I realized that the reason that brake fluid comes pouring out of the caliper when I bleed the brakes is that someone is pushing on the brake pedal, producing pressure in the system. The only pressure in the system was being provided by gravity, and it apparently wasn’t enough. It occurred to me: what if I reset the system while the bleeder valve is open? Every time I reset the system, it ran a motor that I assume must be some kind of fuel pump. Would this pump the air out? I loosened the bleed screw a turn, and hit the button.
WHOOOOOOOOOOOOSH
Oil/Air foam came spraying out of the valve. This was a positive development. The motor eventually turned back off without firing the burner, but I figured it just needed another go.
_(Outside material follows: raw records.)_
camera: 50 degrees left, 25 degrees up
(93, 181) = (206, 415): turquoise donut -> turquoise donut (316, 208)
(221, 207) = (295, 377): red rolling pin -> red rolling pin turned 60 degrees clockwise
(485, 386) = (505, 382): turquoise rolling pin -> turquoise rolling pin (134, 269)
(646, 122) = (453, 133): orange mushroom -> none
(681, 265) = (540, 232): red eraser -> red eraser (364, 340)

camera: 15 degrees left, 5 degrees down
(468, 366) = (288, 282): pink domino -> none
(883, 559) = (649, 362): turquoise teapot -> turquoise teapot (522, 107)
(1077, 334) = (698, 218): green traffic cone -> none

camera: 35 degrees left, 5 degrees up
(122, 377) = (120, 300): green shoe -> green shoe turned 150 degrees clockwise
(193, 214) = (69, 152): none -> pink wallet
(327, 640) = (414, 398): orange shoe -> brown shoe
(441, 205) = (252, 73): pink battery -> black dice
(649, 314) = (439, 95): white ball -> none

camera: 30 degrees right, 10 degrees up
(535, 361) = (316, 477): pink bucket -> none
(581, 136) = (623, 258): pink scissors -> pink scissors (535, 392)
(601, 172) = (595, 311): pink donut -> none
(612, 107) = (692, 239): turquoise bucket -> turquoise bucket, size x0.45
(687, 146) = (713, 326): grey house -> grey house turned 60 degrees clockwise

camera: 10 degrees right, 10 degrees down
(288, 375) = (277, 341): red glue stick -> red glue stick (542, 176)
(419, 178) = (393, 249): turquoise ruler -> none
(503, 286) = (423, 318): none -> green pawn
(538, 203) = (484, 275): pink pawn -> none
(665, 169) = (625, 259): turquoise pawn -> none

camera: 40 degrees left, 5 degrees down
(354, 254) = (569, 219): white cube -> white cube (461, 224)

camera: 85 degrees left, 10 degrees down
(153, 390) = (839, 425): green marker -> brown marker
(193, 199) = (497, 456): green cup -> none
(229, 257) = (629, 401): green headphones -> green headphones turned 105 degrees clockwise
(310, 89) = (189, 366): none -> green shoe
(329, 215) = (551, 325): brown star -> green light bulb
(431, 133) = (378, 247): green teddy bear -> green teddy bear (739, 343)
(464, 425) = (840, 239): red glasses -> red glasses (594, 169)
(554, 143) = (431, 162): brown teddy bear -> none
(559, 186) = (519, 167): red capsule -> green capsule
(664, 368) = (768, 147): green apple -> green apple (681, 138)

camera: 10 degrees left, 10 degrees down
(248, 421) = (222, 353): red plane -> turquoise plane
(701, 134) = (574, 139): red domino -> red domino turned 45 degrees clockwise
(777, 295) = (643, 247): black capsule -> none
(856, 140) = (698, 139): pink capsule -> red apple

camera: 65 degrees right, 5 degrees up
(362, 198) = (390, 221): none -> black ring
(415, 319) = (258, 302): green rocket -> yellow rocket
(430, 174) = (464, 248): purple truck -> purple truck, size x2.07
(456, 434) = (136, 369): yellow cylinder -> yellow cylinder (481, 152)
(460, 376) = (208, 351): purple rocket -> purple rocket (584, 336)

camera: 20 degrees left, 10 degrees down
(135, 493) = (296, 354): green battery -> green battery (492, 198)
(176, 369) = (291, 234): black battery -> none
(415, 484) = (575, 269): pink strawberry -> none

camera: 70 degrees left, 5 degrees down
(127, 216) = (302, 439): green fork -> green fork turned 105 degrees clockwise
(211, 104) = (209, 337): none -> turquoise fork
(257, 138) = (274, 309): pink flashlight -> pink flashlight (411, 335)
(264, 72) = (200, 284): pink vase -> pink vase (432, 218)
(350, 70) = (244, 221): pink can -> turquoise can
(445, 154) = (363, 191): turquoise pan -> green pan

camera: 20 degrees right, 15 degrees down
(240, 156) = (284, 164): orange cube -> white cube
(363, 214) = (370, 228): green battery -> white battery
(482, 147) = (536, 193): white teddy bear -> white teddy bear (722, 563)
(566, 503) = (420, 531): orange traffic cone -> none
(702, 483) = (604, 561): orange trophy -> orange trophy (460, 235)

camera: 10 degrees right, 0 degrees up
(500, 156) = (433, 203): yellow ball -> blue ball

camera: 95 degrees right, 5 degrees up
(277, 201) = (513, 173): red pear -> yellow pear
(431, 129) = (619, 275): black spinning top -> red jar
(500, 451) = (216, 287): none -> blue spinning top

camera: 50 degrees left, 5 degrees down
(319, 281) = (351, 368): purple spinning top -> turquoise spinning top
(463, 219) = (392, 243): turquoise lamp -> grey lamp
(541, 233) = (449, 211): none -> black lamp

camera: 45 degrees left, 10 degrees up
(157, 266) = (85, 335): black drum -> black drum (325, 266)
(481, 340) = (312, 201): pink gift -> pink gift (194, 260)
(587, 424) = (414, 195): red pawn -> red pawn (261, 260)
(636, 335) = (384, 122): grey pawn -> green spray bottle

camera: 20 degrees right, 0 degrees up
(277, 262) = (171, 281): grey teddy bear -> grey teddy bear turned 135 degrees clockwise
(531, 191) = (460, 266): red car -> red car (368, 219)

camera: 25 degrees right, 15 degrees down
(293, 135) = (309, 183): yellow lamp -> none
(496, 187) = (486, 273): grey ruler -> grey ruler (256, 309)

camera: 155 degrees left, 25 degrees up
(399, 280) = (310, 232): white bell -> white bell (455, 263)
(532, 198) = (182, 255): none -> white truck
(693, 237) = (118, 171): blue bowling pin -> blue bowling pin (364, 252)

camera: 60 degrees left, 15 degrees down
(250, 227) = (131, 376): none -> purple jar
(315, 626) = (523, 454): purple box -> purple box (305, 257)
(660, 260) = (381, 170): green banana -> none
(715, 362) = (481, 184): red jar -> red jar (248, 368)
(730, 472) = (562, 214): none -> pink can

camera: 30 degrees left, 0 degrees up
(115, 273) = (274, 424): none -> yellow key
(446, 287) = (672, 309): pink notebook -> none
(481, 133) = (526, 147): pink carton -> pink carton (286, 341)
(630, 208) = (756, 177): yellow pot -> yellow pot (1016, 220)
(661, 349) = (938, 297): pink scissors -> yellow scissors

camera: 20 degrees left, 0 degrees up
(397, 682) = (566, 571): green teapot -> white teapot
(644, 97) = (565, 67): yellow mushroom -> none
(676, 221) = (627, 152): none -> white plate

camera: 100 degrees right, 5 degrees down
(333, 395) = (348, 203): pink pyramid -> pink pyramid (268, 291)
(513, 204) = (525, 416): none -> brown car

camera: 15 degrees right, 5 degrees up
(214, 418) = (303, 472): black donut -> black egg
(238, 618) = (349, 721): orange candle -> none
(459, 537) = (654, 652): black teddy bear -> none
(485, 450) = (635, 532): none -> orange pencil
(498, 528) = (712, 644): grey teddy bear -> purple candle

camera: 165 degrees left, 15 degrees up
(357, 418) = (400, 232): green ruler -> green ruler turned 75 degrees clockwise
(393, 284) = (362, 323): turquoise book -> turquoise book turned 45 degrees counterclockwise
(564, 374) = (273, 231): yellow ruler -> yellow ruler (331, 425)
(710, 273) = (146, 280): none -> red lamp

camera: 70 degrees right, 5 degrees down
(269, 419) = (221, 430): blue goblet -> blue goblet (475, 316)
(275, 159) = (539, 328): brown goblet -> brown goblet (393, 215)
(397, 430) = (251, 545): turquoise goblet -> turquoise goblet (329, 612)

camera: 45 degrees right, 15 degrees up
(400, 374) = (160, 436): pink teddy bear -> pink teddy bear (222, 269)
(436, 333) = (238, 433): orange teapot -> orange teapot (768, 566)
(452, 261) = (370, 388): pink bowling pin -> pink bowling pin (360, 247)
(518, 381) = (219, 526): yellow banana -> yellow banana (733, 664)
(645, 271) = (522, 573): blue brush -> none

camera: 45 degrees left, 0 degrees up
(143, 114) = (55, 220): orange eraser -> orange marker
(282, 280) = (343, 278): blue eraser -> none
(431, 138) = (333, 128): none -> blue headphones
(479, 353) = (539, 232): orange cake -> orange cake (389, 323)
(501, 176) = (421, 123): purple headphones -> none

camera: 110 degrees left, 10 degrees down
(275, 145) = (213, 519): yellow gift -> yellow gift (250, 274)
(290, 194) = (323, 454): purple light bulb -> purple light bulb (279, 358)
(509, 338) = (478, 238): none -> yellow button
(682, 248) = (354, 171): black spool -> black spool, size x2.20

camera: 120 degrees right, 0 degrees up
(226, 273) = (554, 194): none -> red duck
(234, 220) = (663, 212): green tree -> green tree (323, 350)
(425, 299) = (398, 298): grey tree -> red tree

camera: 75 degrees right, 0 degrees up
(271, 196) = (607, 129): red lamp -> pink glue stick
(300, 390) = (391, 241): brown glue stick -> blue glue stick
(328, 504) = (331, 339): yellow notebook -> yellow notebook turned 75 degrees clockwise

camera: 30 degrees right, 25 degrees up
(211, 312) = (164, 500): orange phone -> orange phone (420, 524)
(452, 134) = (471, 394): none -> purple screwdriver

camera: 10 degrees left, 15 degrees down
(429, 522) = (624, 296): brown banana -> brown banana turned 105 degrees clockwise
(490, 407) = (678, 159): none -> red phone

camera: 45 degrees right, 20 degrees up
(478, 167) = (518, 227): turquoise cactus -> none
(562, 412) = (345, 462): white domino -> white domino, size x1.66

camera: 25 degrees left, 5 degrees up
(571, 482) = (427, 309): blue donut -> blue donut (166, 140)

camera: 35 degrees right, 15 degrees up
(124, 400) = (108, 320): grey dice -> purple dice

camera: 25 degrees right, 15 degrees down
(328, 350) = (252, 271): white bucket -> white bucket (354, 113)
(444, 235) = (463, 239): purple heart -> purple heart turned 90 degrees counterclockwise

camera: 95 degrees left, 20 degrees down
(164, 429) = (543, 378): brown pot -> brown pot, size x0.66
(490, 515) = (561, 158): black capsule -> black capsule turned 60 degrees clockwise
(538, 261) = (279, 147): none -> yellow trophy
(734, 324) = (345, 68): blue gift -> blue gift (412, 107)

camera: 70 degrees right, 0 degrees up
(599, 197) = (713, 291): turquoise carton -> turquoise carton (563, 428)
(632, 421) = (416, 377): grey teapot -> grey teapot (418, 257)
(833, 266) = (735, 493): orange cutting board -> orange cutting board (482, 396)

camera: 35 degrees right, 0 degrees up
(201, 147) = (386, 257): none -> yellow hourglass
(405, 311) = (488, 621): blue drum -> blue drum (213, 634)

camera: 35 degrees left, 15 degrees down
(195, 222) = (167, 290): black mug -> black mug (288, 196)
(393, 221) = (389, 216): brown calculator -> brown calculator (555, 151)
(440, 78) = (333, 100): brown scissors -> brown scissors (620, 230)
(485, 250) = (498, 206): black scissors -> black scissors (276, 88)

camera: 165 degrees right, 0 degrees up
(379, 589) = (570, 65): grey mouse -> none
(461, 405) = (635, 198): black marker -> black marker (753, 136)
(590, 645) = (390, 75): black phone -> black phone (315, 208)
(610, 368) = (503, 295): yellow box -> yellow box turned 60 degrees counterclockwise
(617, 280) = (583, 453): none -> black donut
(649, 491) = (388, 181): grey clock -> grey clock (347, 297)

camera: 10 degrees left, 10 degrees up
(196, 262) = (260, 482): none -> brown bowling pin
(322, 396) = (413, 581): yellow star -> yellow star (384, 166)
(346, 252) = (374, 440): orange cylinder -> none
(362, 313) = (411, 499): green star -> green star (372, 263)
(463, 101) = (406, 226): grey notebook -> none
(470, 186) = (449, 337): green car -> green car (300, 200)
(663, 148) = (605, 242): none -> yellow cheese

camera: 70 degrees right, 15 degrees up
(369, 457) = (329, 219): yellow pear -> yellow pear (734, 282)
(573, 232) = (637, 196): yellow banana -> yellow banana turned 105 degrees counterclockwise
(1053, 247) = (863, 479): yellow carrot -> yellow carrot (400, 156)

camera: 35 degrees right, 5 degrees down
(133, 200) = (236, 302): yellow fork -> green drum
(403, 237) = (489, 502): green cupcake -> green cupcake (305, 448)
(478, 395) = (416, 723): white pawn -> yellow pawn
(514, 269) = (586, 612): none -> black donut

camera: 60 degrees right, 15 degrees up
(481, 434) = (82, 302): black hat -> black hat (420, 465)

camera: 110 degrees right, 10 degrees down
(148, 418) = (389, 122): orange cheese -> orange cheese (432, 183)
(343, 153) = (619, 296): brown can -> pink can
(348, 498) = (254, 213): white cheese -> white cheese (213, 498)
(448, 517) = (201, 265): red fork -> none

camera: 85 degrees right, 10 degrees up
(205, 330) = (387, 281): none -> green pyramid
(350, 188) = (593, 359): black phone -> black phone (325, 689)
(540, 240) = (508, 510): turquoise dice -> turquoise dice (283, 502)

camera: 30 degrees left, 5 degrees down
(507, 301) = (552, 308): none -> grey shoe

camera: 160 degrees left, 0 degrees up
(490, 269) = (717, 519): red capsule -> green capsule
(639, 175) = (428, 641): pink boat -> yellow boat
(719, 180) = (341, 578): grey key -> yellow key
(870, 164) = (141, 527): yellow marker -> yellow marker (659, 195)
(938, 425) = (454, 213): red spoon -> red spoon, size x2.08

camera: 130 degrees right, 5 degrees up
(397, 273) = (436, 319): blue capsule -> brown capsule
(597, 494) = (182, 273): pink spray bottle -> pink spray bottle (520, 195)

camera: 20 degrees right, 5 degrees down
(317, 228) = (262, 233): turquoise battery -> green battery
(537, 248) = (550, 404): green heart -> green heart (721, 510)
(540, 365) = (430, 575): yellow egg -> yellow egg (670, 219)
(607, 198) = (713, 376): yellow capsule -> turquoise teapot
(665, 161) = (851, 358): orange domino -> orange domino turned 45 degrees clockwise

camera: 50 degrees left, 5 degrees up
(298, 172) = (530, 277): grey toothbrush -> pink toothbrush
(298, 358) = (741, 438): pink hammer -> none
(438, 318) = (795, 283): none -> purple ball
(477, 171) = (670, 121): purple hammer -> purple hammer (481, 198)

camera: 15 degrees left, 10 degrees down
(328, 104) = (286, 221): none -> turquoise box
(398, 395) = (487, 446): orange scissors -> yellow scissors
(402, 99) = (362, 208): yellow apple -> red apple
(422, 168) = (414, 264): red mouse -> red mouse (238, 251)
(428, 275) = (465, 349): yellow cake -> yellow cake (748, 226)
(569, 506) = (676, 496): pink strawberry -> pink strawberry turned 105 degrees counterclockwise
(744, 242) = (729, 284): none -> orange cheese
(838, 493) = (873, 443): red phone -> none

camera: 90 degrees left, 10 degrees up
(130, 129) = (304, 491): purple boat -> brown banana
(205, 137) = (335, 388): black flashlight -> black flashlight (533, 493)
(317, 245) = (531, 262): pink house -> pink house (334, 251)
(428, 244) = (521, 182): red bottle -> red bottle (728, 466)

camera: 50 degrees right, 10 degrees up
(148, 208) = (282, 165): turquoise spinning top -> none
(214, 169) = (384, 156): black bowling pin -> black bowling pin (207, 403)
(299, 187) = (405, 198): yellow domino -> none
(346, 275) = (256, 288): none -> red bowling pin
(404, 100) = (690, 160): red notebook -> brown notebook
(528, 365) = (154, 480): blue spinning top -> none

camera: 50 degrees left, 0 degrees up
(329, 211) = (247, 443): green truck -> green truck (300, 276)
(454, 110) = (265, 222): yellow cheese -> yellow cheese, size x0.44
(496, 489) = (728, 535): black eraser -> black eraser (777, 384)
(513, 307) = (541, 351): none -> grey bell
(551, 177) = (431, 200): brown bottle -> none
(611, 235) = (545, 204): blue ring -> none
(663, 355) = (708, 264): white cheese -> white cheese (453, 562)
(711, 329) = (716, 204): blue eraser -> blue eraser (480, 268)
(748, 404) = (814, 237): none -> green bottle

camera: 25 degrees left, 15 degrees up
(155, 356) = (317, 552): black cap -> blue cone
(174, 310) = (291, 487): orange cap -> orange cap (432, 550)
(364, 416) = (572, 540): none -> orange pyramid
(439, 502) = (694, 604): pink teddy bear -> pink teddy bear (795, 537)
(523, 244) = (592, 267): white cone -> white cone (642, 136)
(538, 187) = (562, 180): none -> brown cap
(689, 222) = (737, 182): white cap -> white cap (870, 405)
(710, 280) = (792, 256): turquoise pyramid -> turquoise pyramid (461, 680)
That didn’t work, but one more round of bleeding the air and one more reset led to:
WHOOOSHclickclickclickWHOOOOOOOOOOOOOOOOOOOSH
Amusingly, no matter how new it is, any oil-fired boiler is instantly “Old Girl.” The instant the boiler fired, I yelled “That’s it, Old Girl! Hell yes!” A few moments later, when “she” coughed and sputtered when another little air bubble hit the burner, I coaxed “No, no, Old Girl, stay with me STAY WITH ME!”
In the end: she was busily heating up the water for the radiators, and I smell like a damn refinery. I had to return to work afterwards; I’m surprised my coworkers didn’t insist on burning my clothes and hosing me off outside.
It is cold. It is mid-December cold, in mid-October. As much as I enjoy a nice cold, snowy winter, this is ridickerous.
Worse yet: we were led to believe that our new house had a full tank of oil, enough to last 2 or 3 months, as we have a double tank totalling about 550 gallons. That was incorrect by a factor of, say, 10000%, since we ran the heat for one night and are now out of oil. On the coldest night of the autumn so far.
How cold was it? When I got up this morning, the temperature in the house was 56 degrees. Survivable, but still insane. Burns and McBride are supposedly coming today to deliver oil; if they aren’t there by noon I plan to start making calls.
Just as a side comment: when people say things like “Global warming my ass! It’s 40 degrees in October!” are we just allowed to scream “STATISTICAL SIGNIFICANCE!!! LOOK IT UP, DOUCHENOZZLE!” at them until they cry? I say yes.